City of sleeplessness, city of cheap airless rooms, where in 
the gloom are heard snores through the partition, lovers that struggle, couples that squabble, cabs that rattle, cats that squall, 
City of sleeplessness, 
Wrap me in your folds of shadow. 

City of feverish dreams, city that is being besieged by all the 
demons of darkness, city of innumerable shadowy vaults and towers, city where passion flowers desperately and treachery ends in death the strong: 
City of night, 

Wrap me in your folds of shadow.

John Gould Fletcher (pictured) was born in Arkansas in 1886 and deliberately drowned himself in 1950.  He became independently wealthy thanks to an early inheritance from his banker father, and spent most of his early poetic career as an expatriate in Italy, France, and England.  He was involved with the Imagist movement and later the Fugitive movement, and hobnobbed with the famous literati of his day, including Ezra Pound, Amy Lowell, Ford Maddox Ford, and W. B. Yeats.  He received the Pulitzer Prize for his Selected Poems in 1939.  Reference to this and other biographical information may be found here:  http://www.poetryfoundation.org/bio/john-gould-fletcher.

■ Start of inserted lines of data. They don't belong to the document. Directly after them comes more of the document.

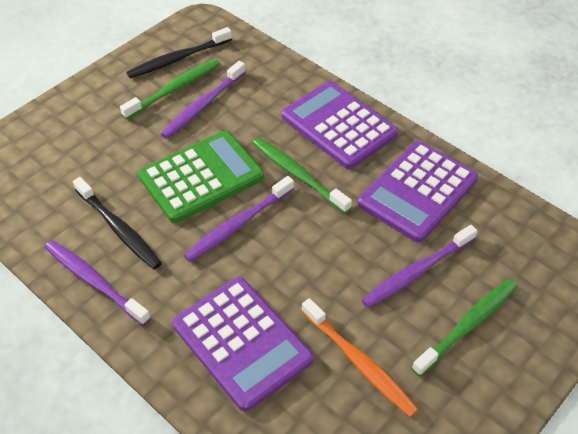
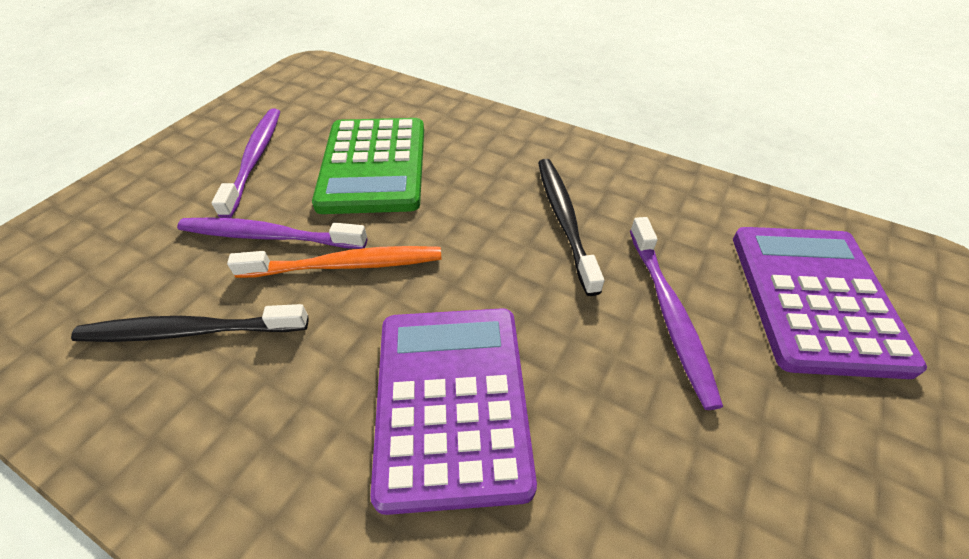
green toothbrush: [120,59,220,120] [252,138,352,213] [412,279,517,376] = 3 -> none = 0
purple calculator: [173,277,313,412] [282,81,398,169] [358,141,478,242] = 3 -> [370,308,537,515] [733,227,927,379] = 2
purple toothbrush: [45,240,151,326] [161,61,245,139] [184,176,294,262] [362,225,477,308] = 4 -> [177,217,367,249] [212,109,280,218] [630,217,723,410] = 3

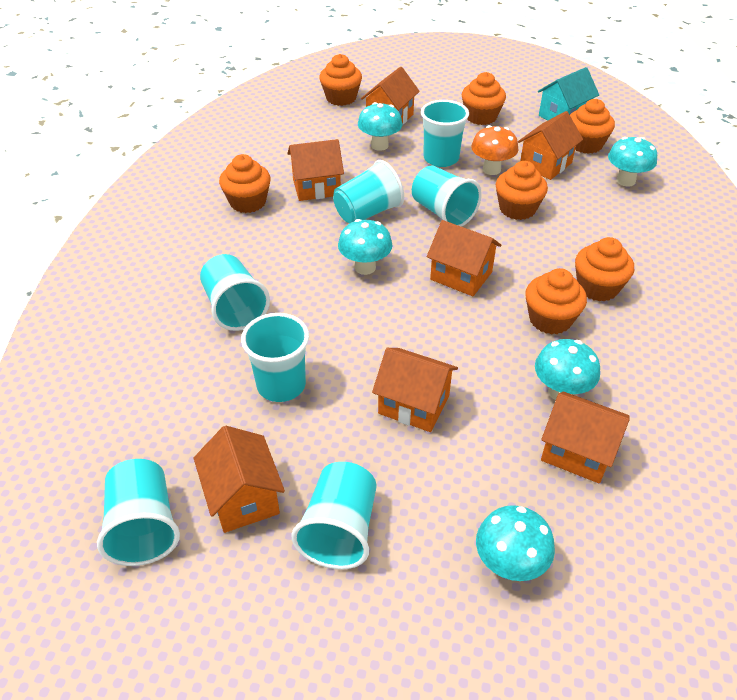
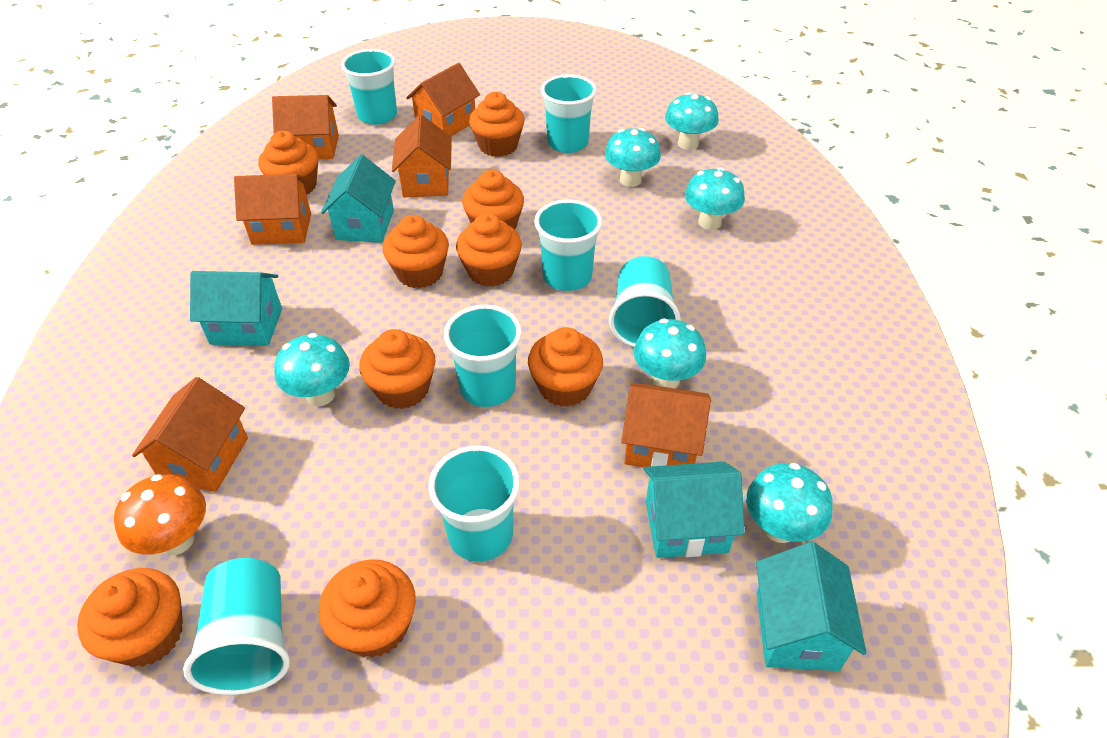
orange cupcake: [219,154,271,213] [319,54,362,106] [462,72,506,125] [496,161,548,220] [525,268,587,334] [570,99,615,154] [575,237,634,301] = 7 -> [77,568,183,667] [258,131,318,195] [319,559,416,658] [359,329,436,409] [383,215,449,288] [456,213,522,287] [462,170,524,229] [469,92,525,157] [528,327,603,407] = 9
orange house: [194,426,285,533] [287,139,344,201] [361,67,420,125] [372,348,458,432] [427,220,501,296] [518,111,583,180] [541,392,630,483] = 7 -> [132,377,248,492] [234,174,311,245] [272,95,339,159] [392,114,452,197] [406,63,480,136] [621,382,711,468] = 6
turquoise house: [538,67,599,121] = 1 -> [190,271,282,346] [321,155,396,243] [644,462,745,558] [756,542,867,671] = 4
turquoise mushroom: [338,219,393,275] [358,102,402,151] [476,505,555,581] [535,339,600,400] [608,137,657,187] = 5 -> [274,333,350,406] [605,128,661,187] [634,318,706,388] [665,92,719,150] [685,167,745,230] [746,463,833,543] = 6

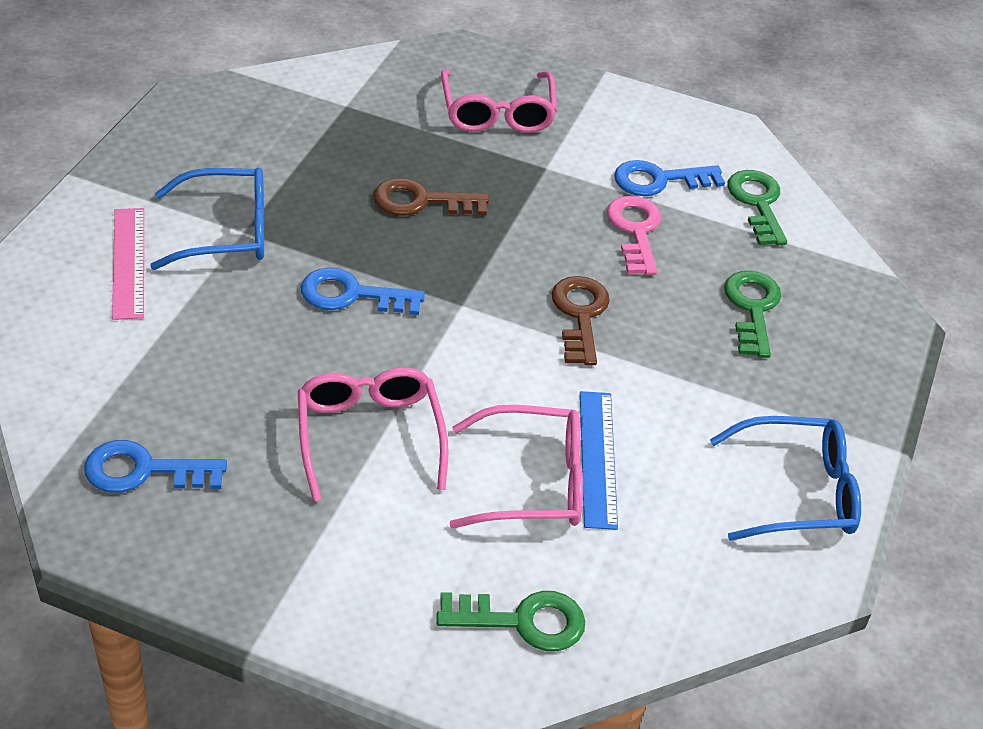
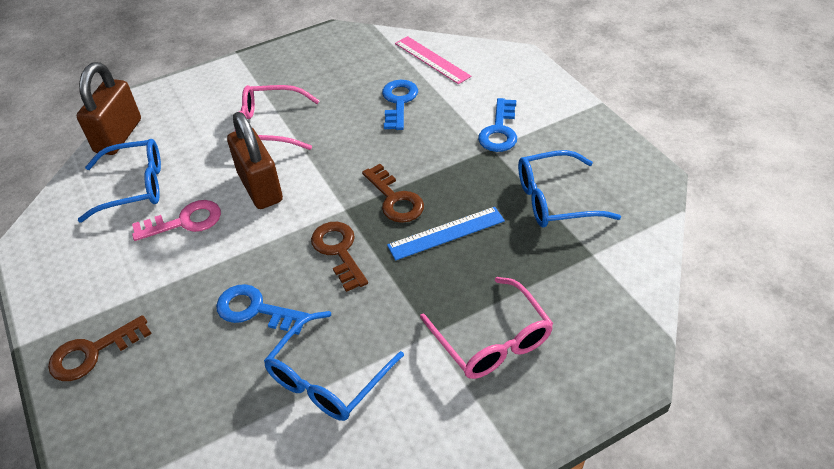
blue glasses: [150,167,264,270] [710,416,861,541] = 2 -> [78,139,161,222] [264,311,404,421] [518,150,621,228] = 3
brown key: [373,178,489,216] [551,276,610,365] = 2 -> [48,315,152,381] [311,222,368,292] [362,164,424,223] = 3
brown padlock: none = 0 -> [76,62,141,155] [227,112,283,209] = 2
green key: [436,591,586,651] [724,271,781,358] [728,170,787,245] = 3 -> none = 0
pink glasses: [298,367,449,502] [441,69,557,133] [450,405,583,528] = 3 -> [239,85,320,150] [420,277,553,379] = 2

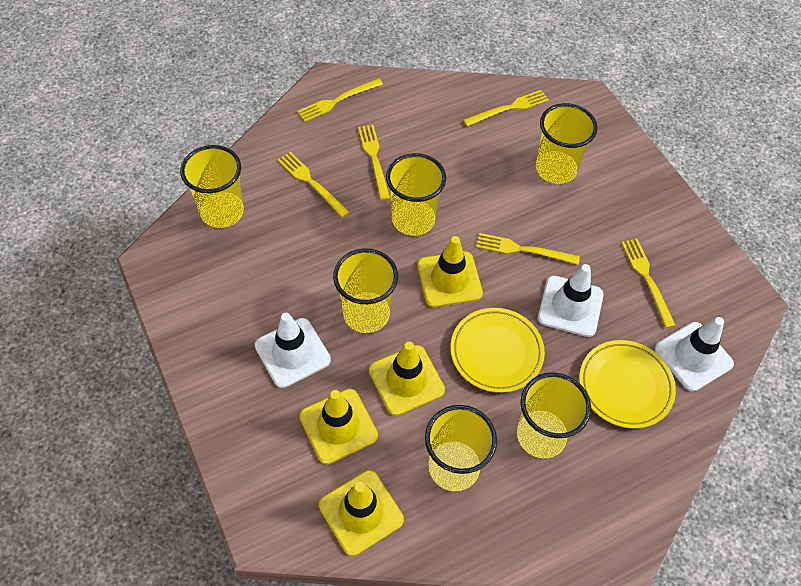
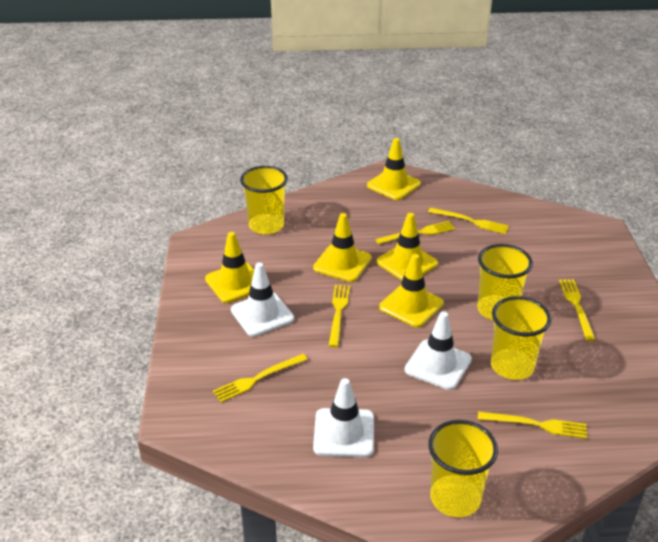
yellow cup: [180,145,244,228] [333,248,398,333] [386,153,446,236] [425,405,497,491] [517,372,591,458] [536,103,598,184] = 6 -> [240,166,288,235] [428,420,498,517] [477,244,533,320] [491,296,551,380] = 4
yellow plate: [451,308,545,393] [579,340,676,429] = 2 -> none = 0
yellow traffic cone: [299,389,378,464] [319,470,404,556] [369,342,445,416] [417,236,483,307] = 4 -> [205,232,254,303] [313,213,372,282] [367,138,421,200] [377,213,438,280] [379,254,444,328] = 5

Fletcher dedicated "In the City of Night" to Edgar Allan Poe, one of the poets who influenced him greatly during his early, lonely years in Arkansas.  Certainly, the dark mood and the chorus-like use of the final two lines of each stanza are characteristic of Poe.  However, I see more of Walt Whitman than Poe here.  The use of:  anaphora, internal rhyme, alliteration, assonance, consonance, the listing of the various elements--both good and bad--of the city, the subject of the city itself, and the expressed desire to become part of or wrapped into the substance or essence of the city are all Whitmanian in character.